Low-cost travel is a boon. Budget service is a bane at times. While bargain-hunting travellers can be both, behaviourally.
The concept of cheap travel, pioneered by Southwest Airlines with cabin crew in orange hot pants and white go-go boots in the late 1960s, ushered in an era of widespread travel for the masses and created fortunes for shrewd operators. Routes mushroomed, less-known tourist spots flourished, a global revolution triumphed.
What was always part of the bargain was the cutting back of frills. But budget service, of course, does not mean bad service. This bears reiteration as complaints against airlines are on the rise again, according to the Consumers Association of Singapore. While these form a fraction of the passengers served, sudden cancellations or long delays must be smoothly handled. In turn, consumers should not throw a tantrum or, worse, hot water at cabin crew - as a couple from China did recently on a Thai AirAsia flight - when service does not meet expectations.

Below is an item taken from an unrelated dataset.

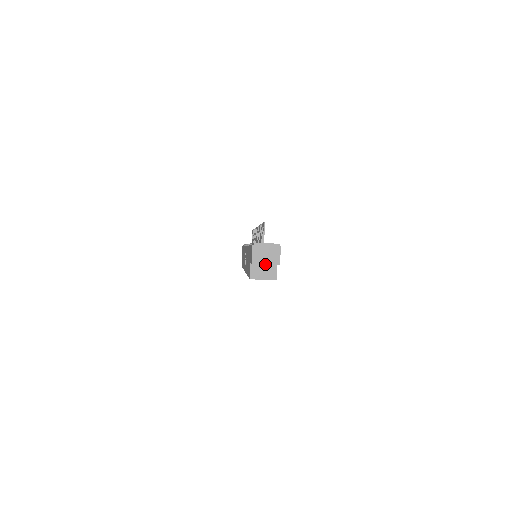
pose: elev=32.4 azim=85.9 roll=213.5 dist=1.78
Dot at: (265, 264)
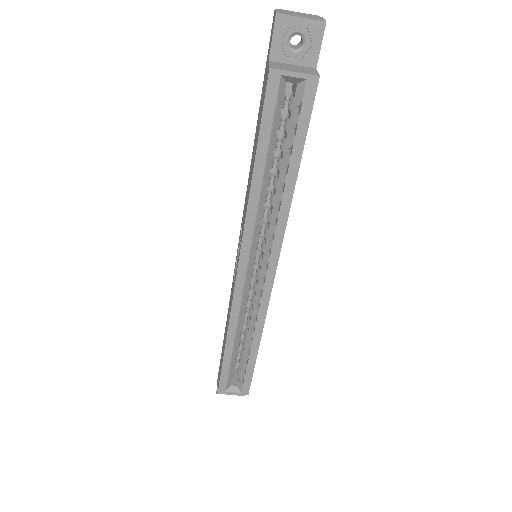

Extra demands are sometimes fed by extra costs that are piled on consumers progressively, like booking fees, baggage charges, seat selection fees, and credit and debit card surcharges levied ad nauseam. Dynamic pricing, rigid booking systems and strict exclusion policies can also add to their woes. AirAsia, for example, gives no refunds whatsoever once a booking has been confirmed. Airlines owe it to customers to be more flexible and transparent about, say, actual costs of extra baggage and seat selection.
The low-cost model is an attractive one to travellers and operators alike. With nearly 50 such operators in the Asia-Pacific region and good growth potential, one hopes they will be able to rely less on gimmicks and creeping charges and "learn to operate like mature companies", as an industry observer noted. To make travel pleasurable for all, people should also learn to act maturely on the move.